Overall, about 2 percent of Bank of America's $133.6billion in home-equity loans are considered nonperforming, meaning they are seriously delinquent. That compares to 7 percent of its $261.9billion in residential mortgages.
"The vast majority of our home-equity customers are making payments on time," Bank of America spokesman Bob Stickler said. "Even though some are under water, they're still making payments."
He declined to comment on McDonald's projections. How the economy performs will be a key factor in future performance, he said.
"If people have jobs, they can maintain their payments," he said. "To the extent employment does deteriorate you will have a different experience."
Modifying mortgages
Home-equity loans have been a complicating factor in modifying home loans, Cecala said. That's because the servicer of the first mortgage can have trouble winning the cooperation of the second mortgage lender, even if they're the same company. A second mortgage lender still receiving payments doesn't want to lose that income.
Bank of America spokesman Dan Frahm said the bank will modify eligible second mortgages whether it is the servicer of the first mortgage or not. Through its own programs, it has completed more than 100,000 loan modifications for home equity customers through a proprietary program. It also has completed 40 percent of the 25,000-plus modifications reported under a Treasury program, Frahm said.

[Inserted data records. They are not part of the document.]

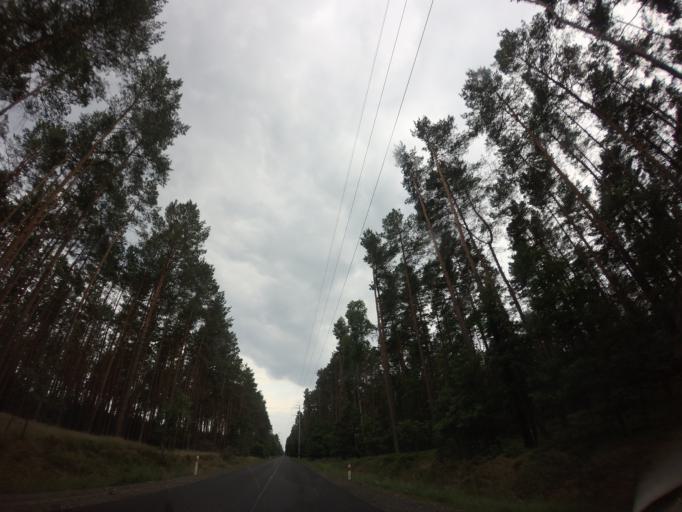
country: PL
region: West Pomeranian Voivodeship
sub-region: Powiat drawski
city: Czaplinek
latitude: 53.4763
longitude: 16.2254
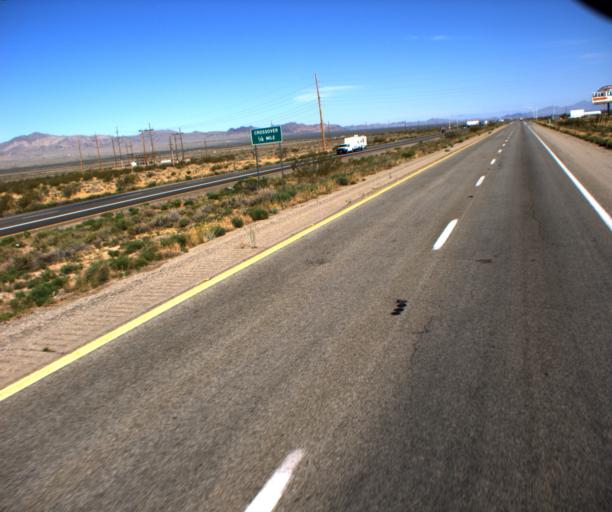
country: US
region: Arizona
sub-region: Mohave County
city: Dolan Springs
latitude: 35.5308
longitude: -114.3530
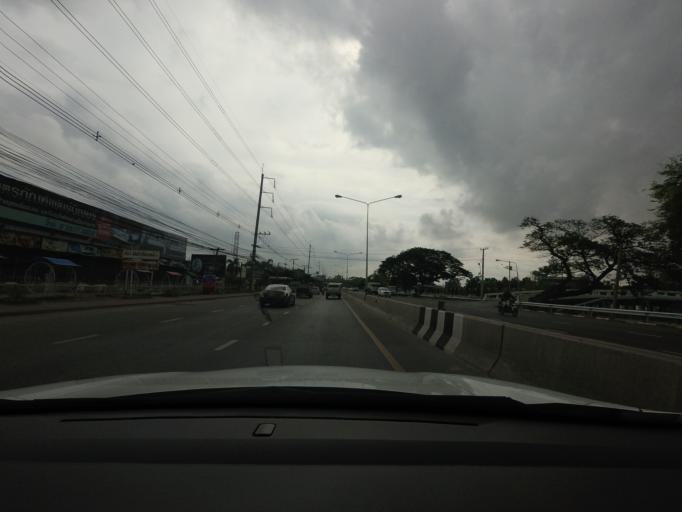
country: TH
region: Pathum Thani
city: Ban Rangsit
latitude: 14.0300
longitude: 100.7586
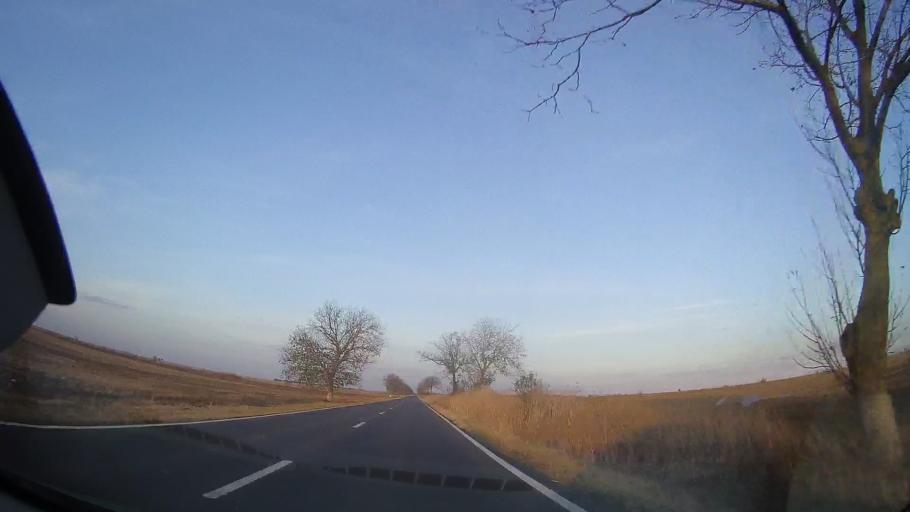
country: RO
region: Constanta
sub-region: Comuna Topraisar
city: Topraisar
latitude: 43.9919
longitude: 28.4259
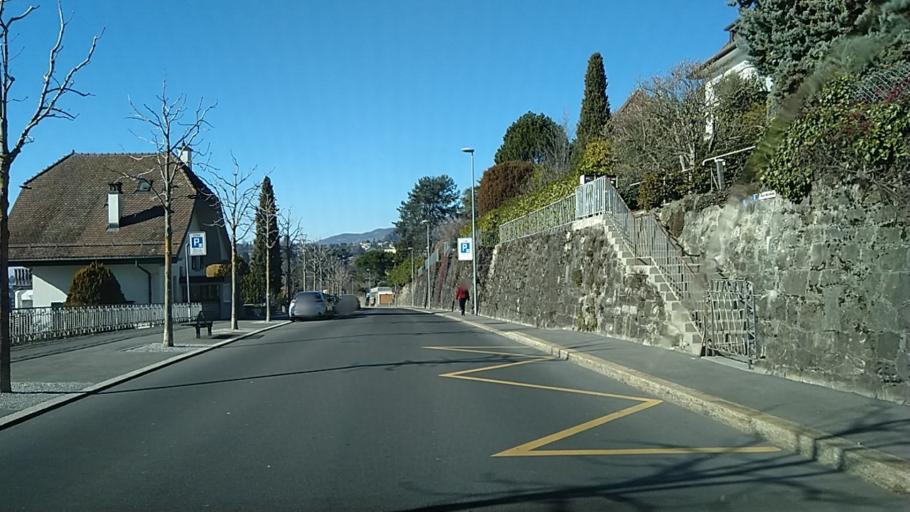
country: CH
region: Vaud
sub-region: Riviera-Pays-d'Enhaut District
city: Le Chatelard
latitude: 46.4415
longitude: 6.9044
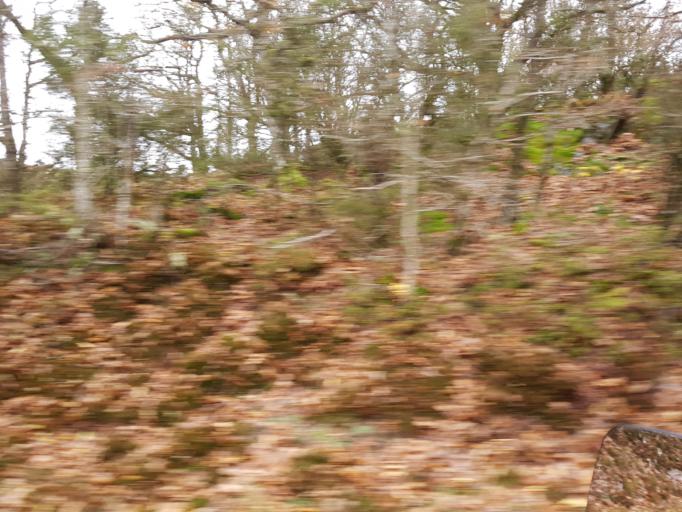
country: SE
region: Vaestra Goetaland
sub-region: Orust
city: Henan
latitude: 58.1665
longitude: 11.7242
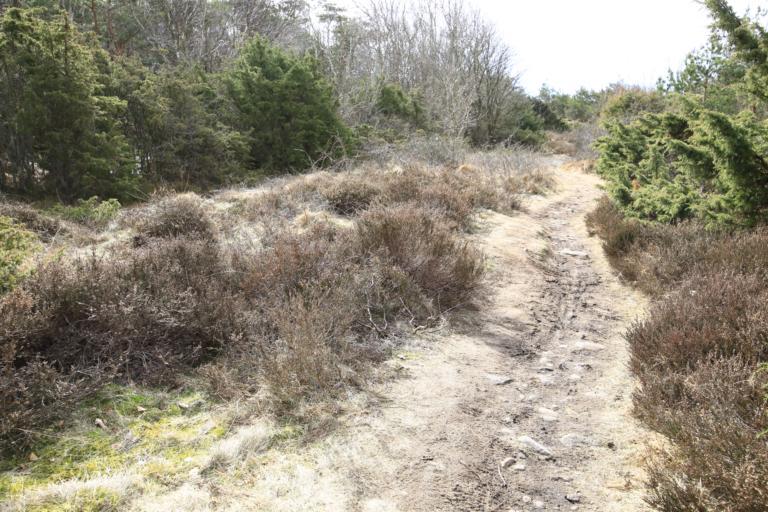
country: SE
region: Halland
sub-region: Kungsbacka Kommun
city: Frillesas
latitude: 57.2345
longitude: 12.1009
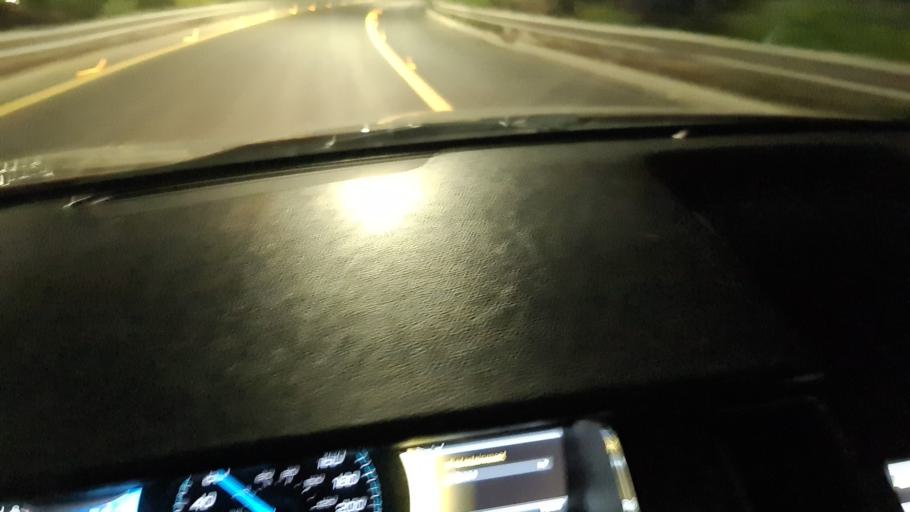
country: SA
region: Eastern Province
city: Al Jubayl
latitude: 27.1184
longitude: 49.5418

A potential pitfall for Bank of America could be if a settlement with state attorneys general forces banks to reduce loan balances as part of loan modifications for underwater borrowers, analysts at research firm CreditSights wrote in a report last week.
If that happens, home-equity loans "could morph into a potentially bigger concern than" investor requests to buy back soured loans, the analysts wrote.